According to SVT, the best value for money deal offered by Nordic telecom giant Telia Sonera is 40 gigabit of data usage for 399 kronor ($47.58) a month. If you want to buy more data usage beyond the upper limit, it will cost you 29 kronor per gigabit.
This compares to a similar package in Denmark, where customers are offered 500 gigabit for the equivalent of 499 kronor.
“The conditions are completely different. Sweden is significantly bigger than Denmark and has a completely different geographical layout, which affects network costs. In Denmark the price pressure is huge in the telecom business,” Telia Sonera press officer Irene Krohn told SVT.
Telecom operator 3, which offers Danish customers 200 gigabit data per month for 375 kronor, also points at price pressure and geographical differences when asked by SVT.
The price variations are also seen across the border in Norway and Finland. Via its subsidiary Netcom, Telia offers its Norwegian customers 100 gigabit per month for 650 kronor.

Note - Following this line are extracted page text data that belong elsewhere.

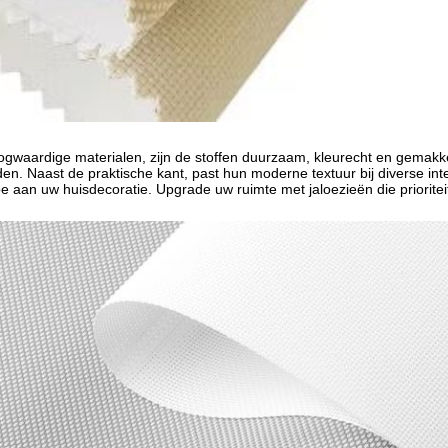
waardige materialen, zijn de stoffen duurzaam, kleurecht en gemakkeli
n. Naast de praktische kant, past hun moderne textuur bij diverse inte
oe aan uw huisdecoratie. Upgrade uw ruimte met jaloezieën die prioritei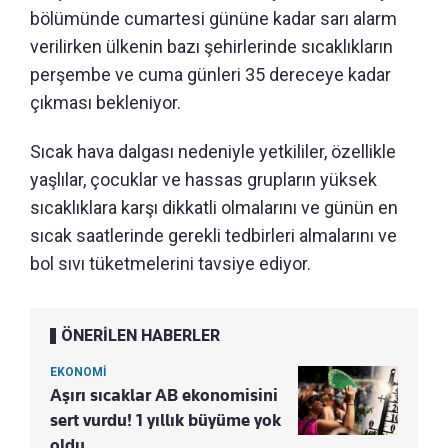
bölümünde cumartesi gününe kadar sarı alarm
verilirken ülkenin bazı şehirlerinde sıcaklıkların
perşembe ve cuma günleri 35 dereceye kadar
çıkması bekleniyor.
Sıcak hava dalgası nedeniyle yetkililer, özellikle
yaşlılar, çocuklar ve hassas grupların yüksek
sıcaklıklara karşı dikkatli olmalarını ve günün en
sıcak saatlerinde gerekli tedbirleri almalarını ve
bol sıvı tüketmelerini tavsiye ediyor.
ÖNERİLEN HABERLER
EKONOMİ
Aşırı sıcaklar AB ekonomisini
sert vurdu! 1 yıllık büyüme yok
oldu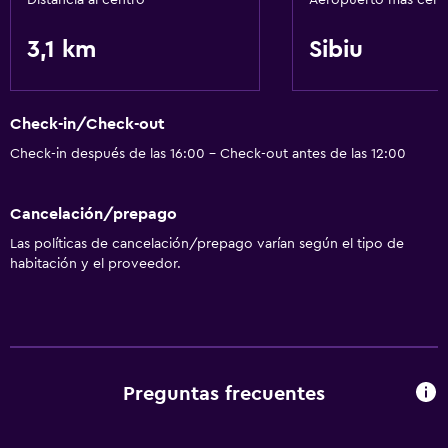
Distancia al centro
Aeropuerto más cer
Lavandería
3,1 km
Sibiu
Lavandería
Comedor
Check-in/Check-out
Minibar
Check-in después de las 16:00 - Check-out antes de las 12:00
General
Cancelación/prepago
Espacio de almacenamiento
Las políticas de cancelación/prepago varían según el tipo de
habitación y el proveedor.
Salud y seguridad
Caja fuerte
Ideal para familias
Preguntas frecuentes
Parque infantil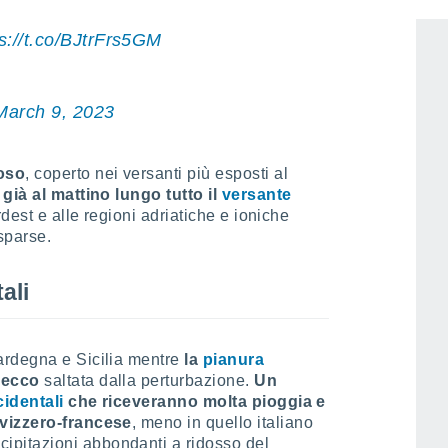
s://t.co/BJtrFrs5GM
March 9, 2023
loso
, coperto nei versanti più esposti al
già al mattino lungo tutto il
versante
rdest e alle regioni adriatiche e ioniche
sparse.
ali
ardegna e Sicilia mentre
la
pianura
secco
saltata dalla perturbazione.
Un
cidentali
che riceveranno molta pioggia e
svizzero-francese
, meno in quello italiano
pitazioni abbondanti a ridosso del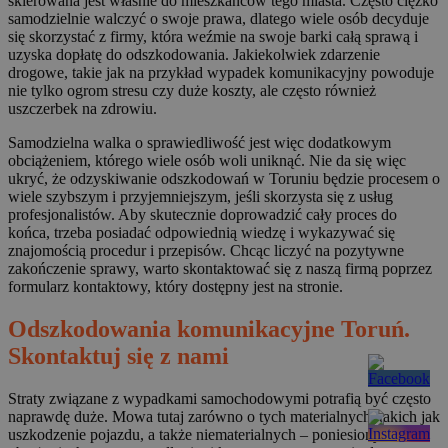
skierowana jest właśnie do mieszkańców tego miasta. Często ciężko
samodzielnie walczyć o swoje prawa, dlatego wiele osób decyduje
się skorzystać z firmy, która weźmie na swoje barki całą sprawą i
uzyska dopłatę do odszkodowania. Jakiekolwiek zdarzenie
drogowe, takie jak na przykład wypadek komunikacyjny powoduje
nie tylko ogrom stresu czy duże koszty, ale często również
uszczerbek na zdrowiu.
Samodzielna walka o sprawiedliwość jest więc dodatkowym
obciążeniem, którego wiele osób woli uniknąć. Nie da się więc
ukryć, że odzyskiwanie odszkodowań w Toruniu będzie procesem o
wiele szybszym i przyjemniejszym, jeśli skorzysta się z usług
profesjonalistów. Aby skutecznie doprowadzić cały proces do
końca, trzeba posiadać odpowiednią wiedzę i wykazywać się
znajomością procedur i przepisów. Chcąc liczyć na pozytywne
zakończenie sprawy, warto skontaktować się z naszą firmą poprzez
formularz kontaktowy, który dostępny jest na stronie.
Odszkodowania komunikacyjne Toruń.
Skontaktuj się z nami
Straty związane z wypadkami samochodowymi potrafią być często
naprawdę duże. Mowa tutaj zarówno o tych materialnych, takich jak
uszkodzenie pojazdu, a także niematerialnych – poniesionych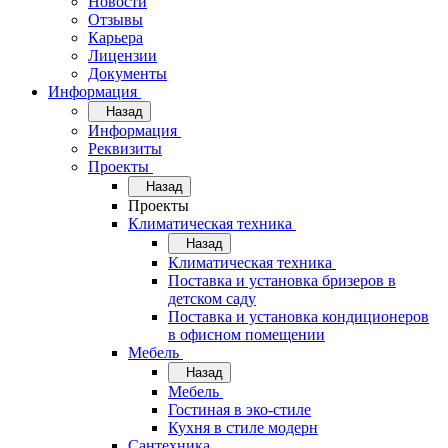
Новости
Отзывы
Карьера
Лицензии
Документы
Информация
Назад
Информация
Реквизиты
Проекты
Назад
Проекты
Климатическая техника
Назад
Климатическая техника
Поставка и установка бризеров в
детском саду
Поставка и установка кондиционеров
в офисном помещении
Мебель
Назад
Мебель
Гостиная в эко-стиле
Кухня в стиле модерн
Сантехника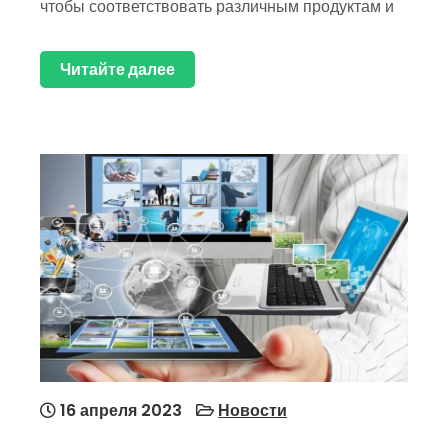
чтобы соответствовать различным продуктам и
Читайте далее
16 апреля 2023
Новости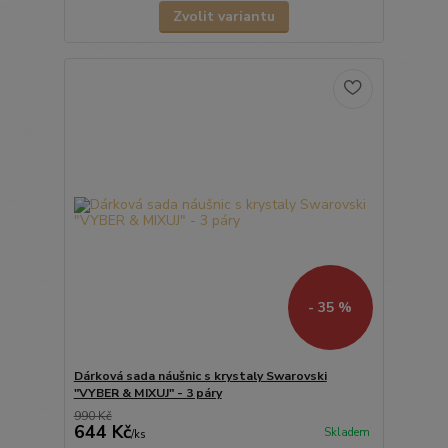
Zvolit variantu
- 35 %
Dárková sada náušnic s krystaly Swarovski
"VYBER & MIXUJ" - 3 páry
990 Kč
644 Kč
Skladem
/
ks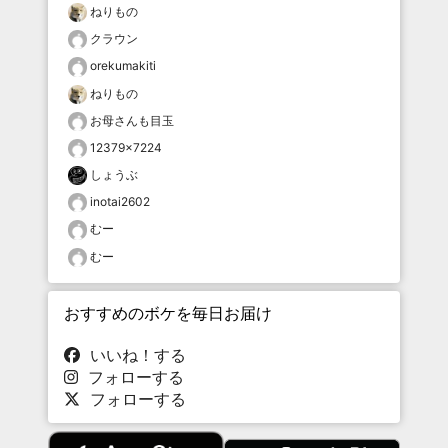
ねりもの
クラウン
orekumakiti
ねりもの
お母さんも目玉
12379×7224
しょうぶ
inotai2602
むー
むー
おすすめのボケを毎日お届け
いいね！する
フォローする
フォローする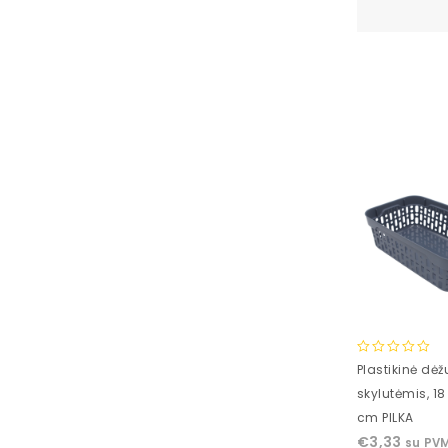
0
Plastikinė dėž
out
skylutėmis, 18
of
cm PILKA
5
€
3,33
su PV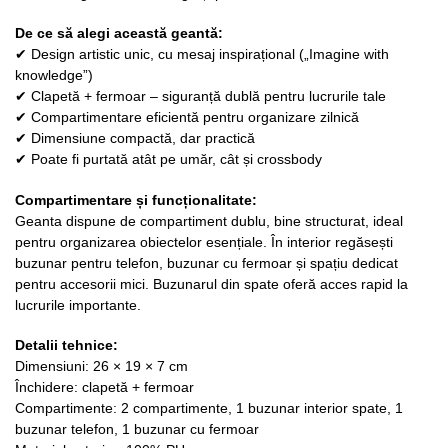
De ce să alegi această geantă:
✔ Design artistic unic, cu mesaj inspirațional („Imagine with
knowledge”)
✔ Clapetă + fermoar – siguranță dublă pentru lucrurile tale
✔ Compartimentare eficientă pentru organizare zilnică
✔ Dimensiune compactă, dar practică
✔ Poate fi purtată atât pe umăr, cât și crossbody
Compartimentare și funcționalitate:
Geanta dispune de compartiment dublu, bine structurat, ideal
pentru organizarea obiectelor esențiale. În interior regăsești
buzunar pentru telefon, buzunar cu fermoar și spațiu dedicat
pentru accesorii mici. Buzunarul din spate oferă acces rapid la
lucrurile importante.
Detalii tehnice:
Dimensiuni: 26 × 19 × 7 cm
Închidere: clapetă + fermoar
Compartimente: 2 compartimente, 1 buzunar interior spate, 1
buzunar telefon, 1 buzunar cu fermoar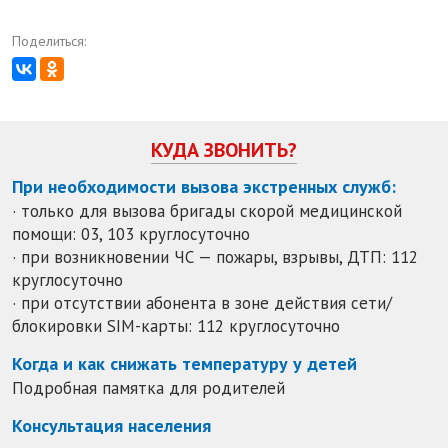
Поделиться:
КУДА ЗВОНИТЬ?
При необходимости вызова экстренных служб:
· только для вызова бригады скорой медицинской
помощи: 03, 103 круглосуточно
· при возникновении ЧС — пожары, взрывы, ДТП: 112
круглосуточно
· при отсутствии абонента в зоне действия сети/
блокировки SIM-карты: 112 круглосуточно
Когда и как снижать температуру у детей
Подробная памятка для родителей
Консультация населения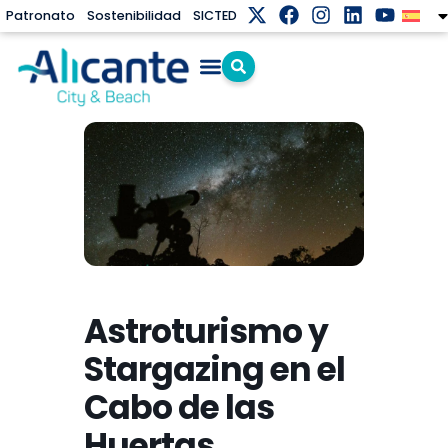
Patronato
Sostenibilidad
SICTED
Astroturismo y
Stargazing en el
Cabo de las
Huertas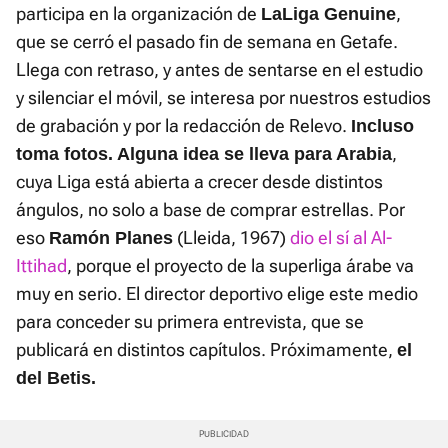
participa en la organización de
,
LaLiga Genuine
que se cerró el pasado fin de semana en Getafe.
Llega con retraso, y antes de sentarse en el estudio
y silenciar el móvil, se interesa por nuestros estudios
de grabación y por la redacción de Relevo.
Incluso
,
toma fotos. Alguna idea se lleva para Arabia
cuya Liga está abierta a crecer desde distintos
ángulos, no solo a base de comprar estrellas. Por
eso
(Lleida, 1967)
dio el sí al Al-
Ramón Planes
Ittihad
, porque el proyecto de la superliga árabe va
muy en serio. El director deportivo elige este medio
para conceder su primera entrevista, que se
publicará en distintos capítulos. Próximamente,
el
del Betis.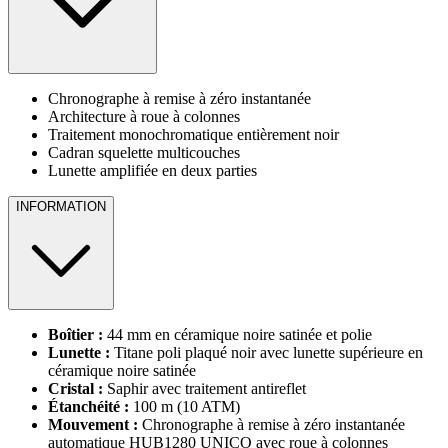
Chronographe à remise à zéro instantanée
Architecture à roue à colonnes
Traitement monochromatique entièrement noir
Cadran squelette multicouches
Lunette amplifiée en deux parties
INFORMATION
Boîtier :
44 mm en céramique noire satinée et polie
Lunette :
Titane poli plaqué noir avec lunette supérieure en
céramique noire satinée
Cristal :
Saphir avec traitement antireflet
Étanchéité :
100 m (10 ATM)
Mouvement :
Chronographe à remise à zéro instantanée
automatique HUB1280 UNICO avec roue à colonnes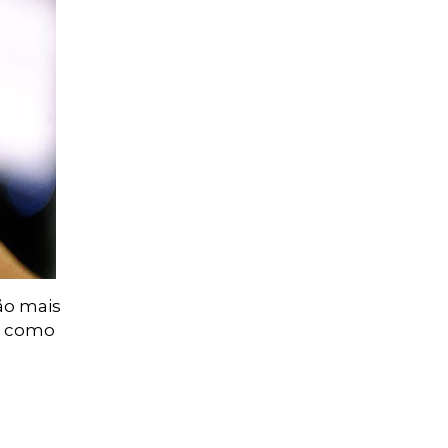
ão mais
, como
a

In Finland data usage is unlimited and the price is instead determined by speed. The Finnish-owned part of Telia Sonera offers its customers free browsing and a theoretical maximum speed of 80 megabit a second for 230 Swedish kronor a month.
Sweden is frequently listed as one of the tech savviest countries in the world, with 75 percent of the population owning a smartphone.
An EU report earlier this year measuring various indicators such as connectivity and internet skills ranked Sweden as the second best country in the union for 'digital performance', just behind Denmark. The report praised Sweden for making fixed broadband services available for 99 percent of homes.
But in rural areas, many complain of poor internet connection. And according to SVT reporters, who have spoken to residents in Tornedalen on the border to Finland, high prices and limited data usage have made many of the area's mobile broadband users opt to connect to Finnish telecom masts instead of Swedish.
The European Union has said that all citizens should have access to broadband of at least 30 megabit per second by 2020 at the latest. Rickard Dahlstrand of the Foundation for Internet Infrastructure, .SE (Stiftelsen för internetinfrastruktur), told SVT that the limited data offered by Swedish telecom providers often run out.
He added that many of today's package services on offer are too abstract for customers, who struggle to understand the concept of gigabit per second.
“It's very abstract. I want comparative prices instead. How many gigabits do I get per krona?” Dahlstrand told SVT.